Source excerpt —
◇ ◇ ◇ ◇
LICENSE AND HOSTED SERVICES AGREEMENT

This LICENSE AND HOSTED SERVICES AGREEMENT (“Agreement”) is made as of April 1, 2005 (the “Effective Date”) by and between AuthentiDate Holding Corp., a Delaware corporation, having a place of business at Two World Financial Center, 225 Liberty Street, 43rd Floor, New York, New York (“Company”) and Liberty Healthcare Group, Inc., a Delaware corporation, having a place of business at 10045 South U.S. Hwy. 1, Port St. Lucie, FL 34952 (“Customer”).

WHEREAS, during the term of this Agreement Company wishes to provide Customer with the Services and a license to the Licensed Software, and Customer wishes to receive such license and such Services from Company.

NOW, THEREFORE, in consideration of the mutual promises and covenants hereinafter provided, the Parties agree as follows:

ARTICLE 1.   DEFINITIONS

1.1 Definitions.

The following terms shall have the meanings set forth below:

“Affiliate(s)” shall mean, with respect to any given Person, any other Person directly controlling, controlled by or under common control with such Person.

“Amendment” shall have the meaning described in Section 15.6.

“Data Downloads” shall mean the data files generated by the Hosted Software and provided to Customer pursuant to this Agreement as part of the Services.

“Data Uploads” shall mean the data files received by Company from or on behalf of Customer for processing by Company as part of the Services.

“Documentation” shall mean the manuals and all other documentation and materials, in electronic form or otherwise, relating to the Licensed Software that are provided by Company to Customer.

“Equipment” shall mean the computer servers and other equipment utilized by the Company in connection with the provision of the Hosted Services pursuant to this Agreement.

“Federal Health Care Program “ shall mean any federal health care program as defined in 42 USC ss. 1320a-7b.

“Fees” shall mean, collectively, the Services Fees, Transaction Fees and License Fees.

“Force Majeure Event” shall have the meaning described in Section 15.3.

“Hosted Services” shall have the meaning described in Exhibit B.

“Hosted Services Fees” shall have the meaning described on Exhibit A.

“Hosted Company Software” shall mean and be designated as “Hosted Company Software “ for purposes of this Agreement as identified on Exhibit A to this Agreement, as such Exhibit may be amended from time to time with the consent of the Parties.

“Hosted Software” shall mean the Hosted Third Party Software and the Hosted Company Software.

“Hosted Third Party Software” shall mean all software, other than Hosted Company Software, hosted by Company for Customer pursuant to this Agreement.

“Improper Access” shall mean access to, modifications of, or contact with any portions or parts of the Hosted Software, other than by the Company or its designees.

“License” shall have the meaning described in Section 7.2(b).

“License Fees” shall be the amounts payable by the Customer to the Company for the license to the Licensed Software.
◇ ◇ ◇ ◇
Data segment —

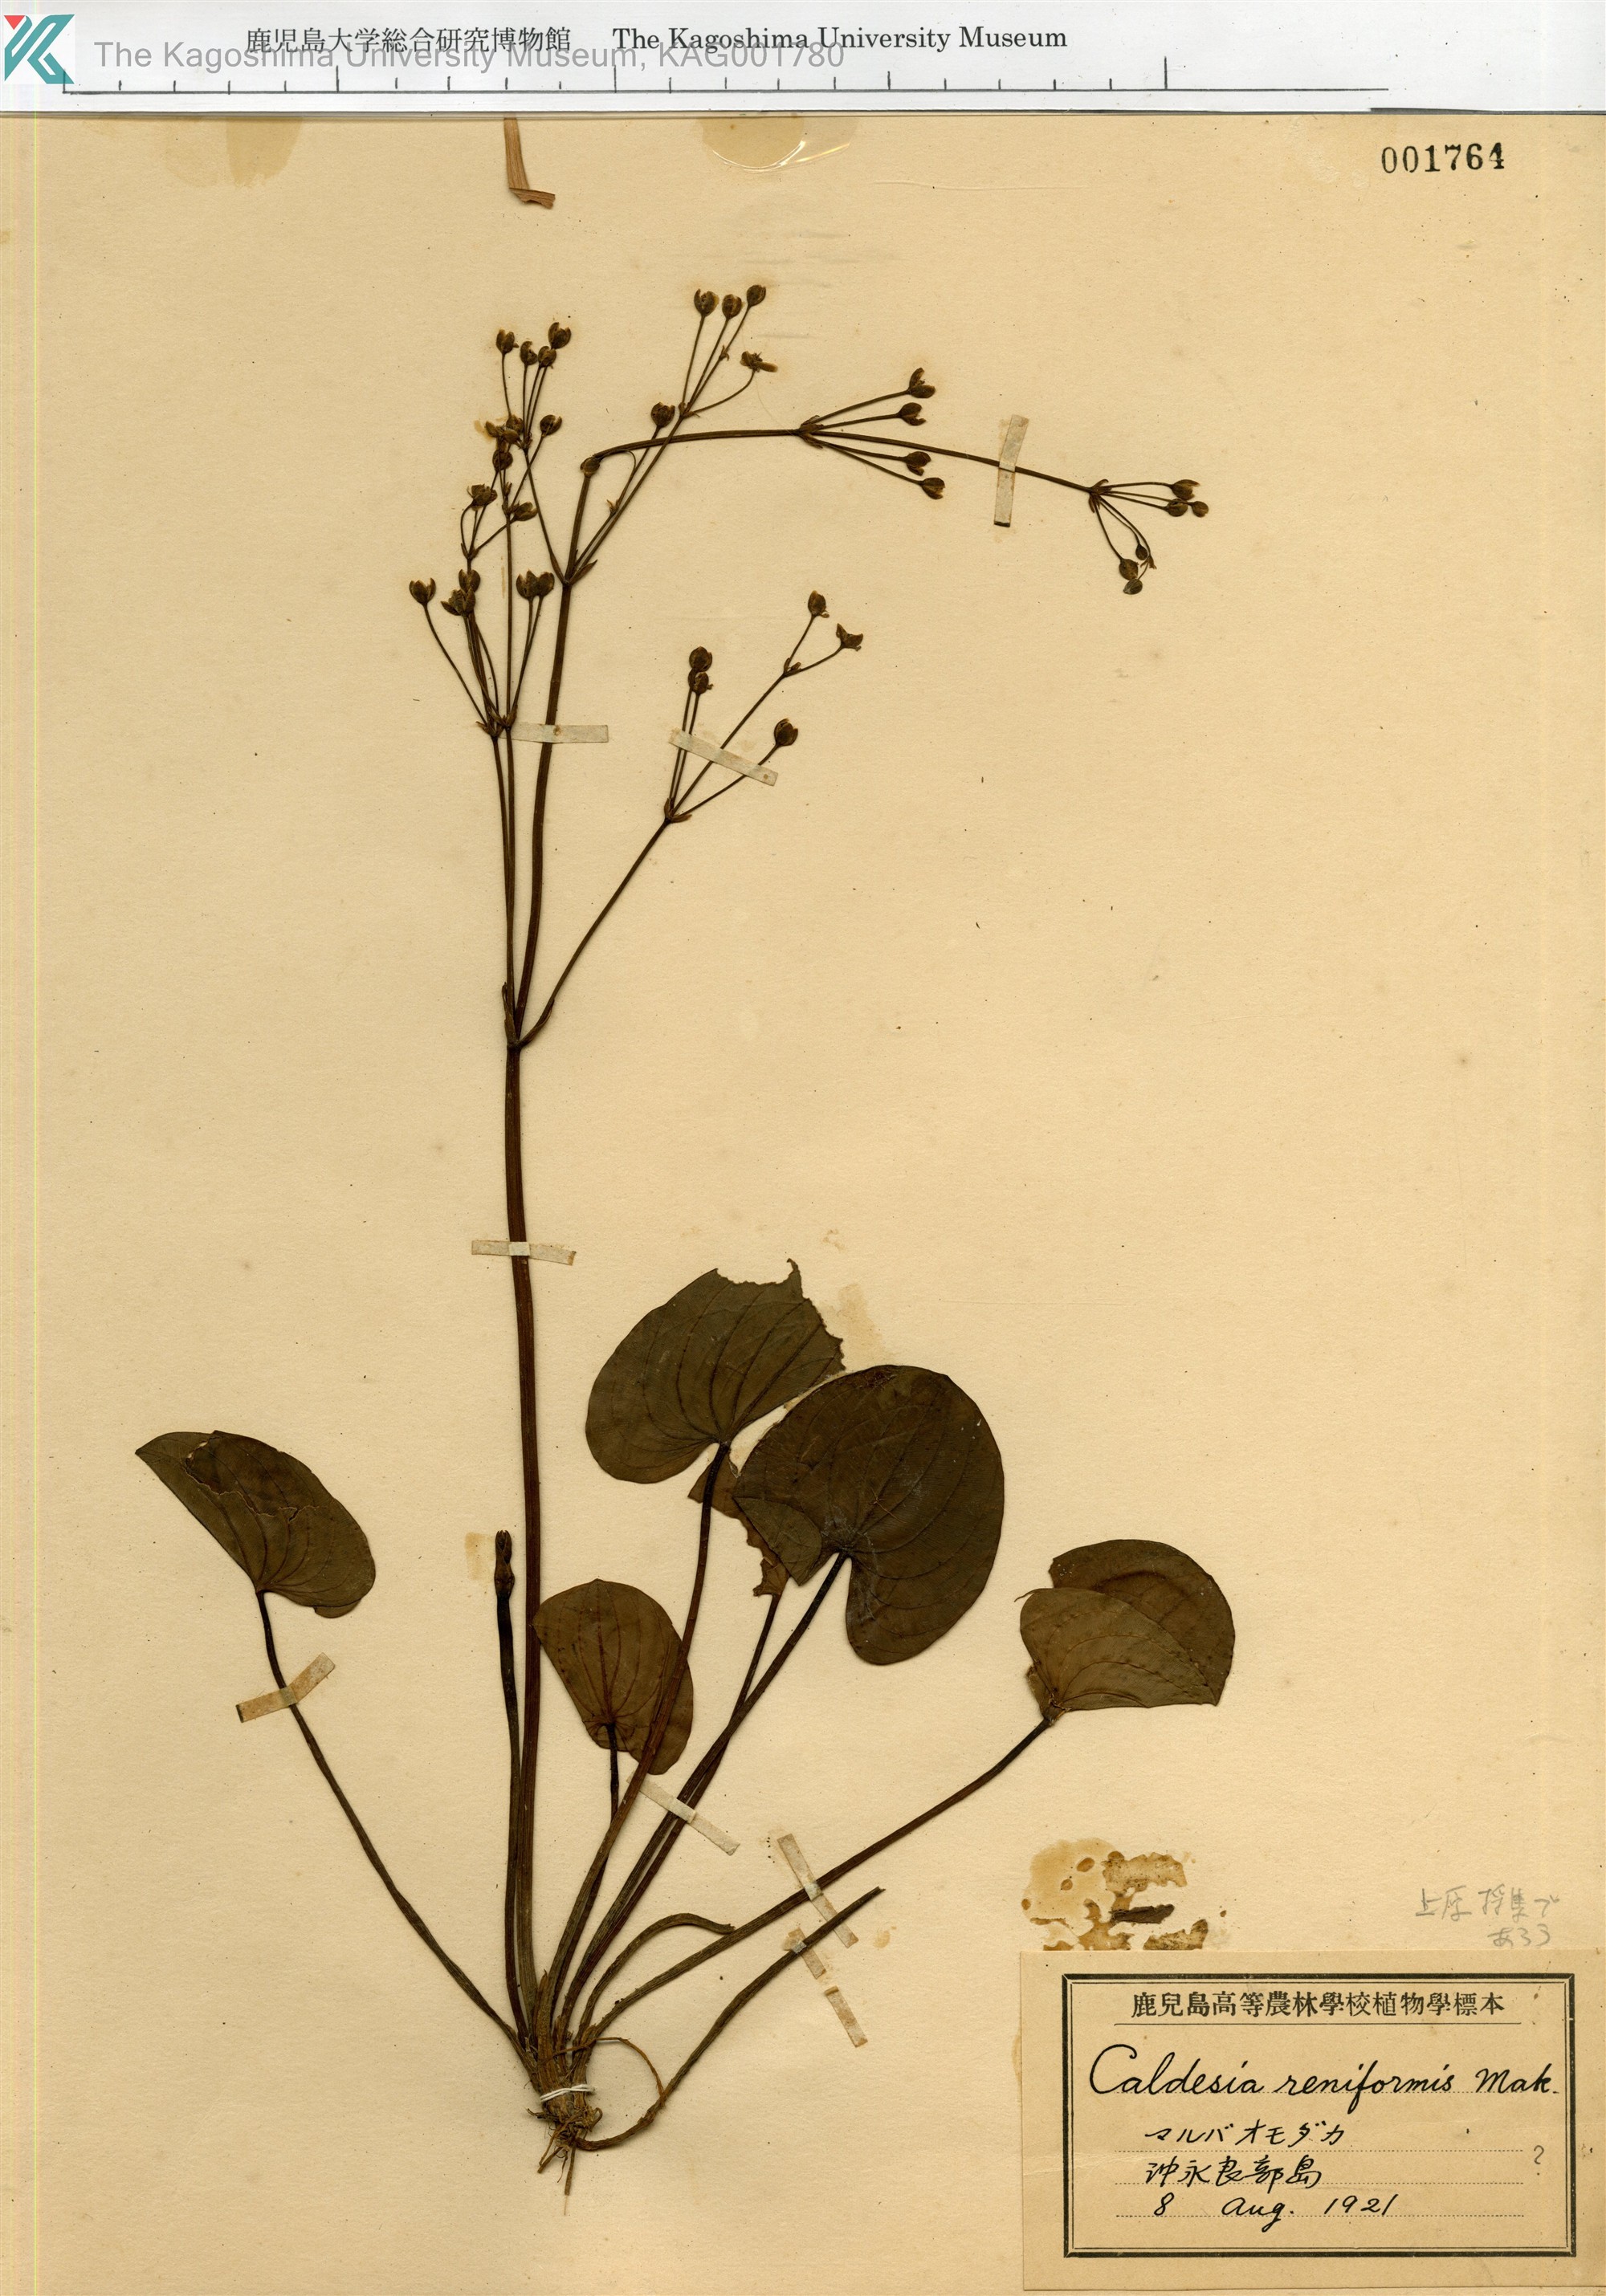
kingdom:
◇ ◇ ◇ ◇
Required tasks —
- 1) In the license and hosted services agreement, what address is given for Liberty Healthcare Group, Inc.'s place of business?
- 2) Write the next part of the license and hosted services agreement, picking up after its definition of "License Fees."
The listing has no role in this exercise.

Results —
- 1) 10045 South U.S. Hwy. 1, Port St. Lucie, FL 34952.

- 2)
“Licensed Software” shall mean the software programs in executable object code provided to Customer and identified on Exhibit A to this Agreement as Licensed Software, as such Exhibit may be amended from time to time with the consent of the Parties, together with any related Documentation provided by Company in connection therewith, and any updates and upgrades thereto obtained by Customer from Company.

“Parties” shall mean Customer and Company, collectively.

“Party” shall mean either Customer or Company, as the case may be.


“Transaction Fees” shall have the meaning set forth on Exhibit A hereto.

“Person” shall mean any individual, corporation, limited liability company, partnership, firm, joint venture, association, joint stock company, trust or other entity.

“Professional Services Agreement” shall mean the Professional Services Agreement of even date herewith between Company and Customer.

“Services” shall mean collectively, the Hosted Services and Support Services.

“Services Fees” shall mean, collectively, the Hosted Services Fees and the Support Services Fees.

“Support Services” shall mean the support services set forth in Exhibit C hereto with respect to the Licensed Software.

“Support Services Fees” shall mean the fees for the Support Services fees as set forth in Exhibit A hereto with respect to the Licensed Software.

“Software Upgrades” shall mean all updates, corrections, bug fixes, releases, improvements or enhancements made to the Licensed Software by Company.

“Supplemental Training” shall have the meaning described in Section 4.2.

“Taxes” shall have the meaning described in Section 10.2.

“Third Party Services” shall mean any and all services performed by any person, other than the Company and its agents and subcontractors engaged by the Company to perform services in connection with this Agreement.

“Third Party Software” shall mean any and all software, other than the Hosted Company Software and the Licensed Software. Third Party Software shall include the Hosted Third Party Software.

1.2 References.

(a) the Exhibits to this Agreement shall be incorporated into and deemed part of this Agreement, and all references to this Agreement shall include the Exhibits to this Agreement; and

(b) references to the word “including” or the phrase “e.g.” shall mean “including, without limitation” or “including, but not limited to”.

1.3 Headings.

The Article and Section headings are for reference and convenience purposes only and shall not be considered in the interpretation of this Agreement.

1.4 Interpretation of Documents.

In the event of a conflict between the terms of this Agreement and the terms (but not technical specifications, schematics or functional or performance criteria, or acceptance test criteria) of any Exhibit, if any, the terms of this Agreement shall prevail, unless indicated otherwise in such Exhibit.

ARTICLE 2.   RESPONSIBILITIES

2.1 Responsibilities.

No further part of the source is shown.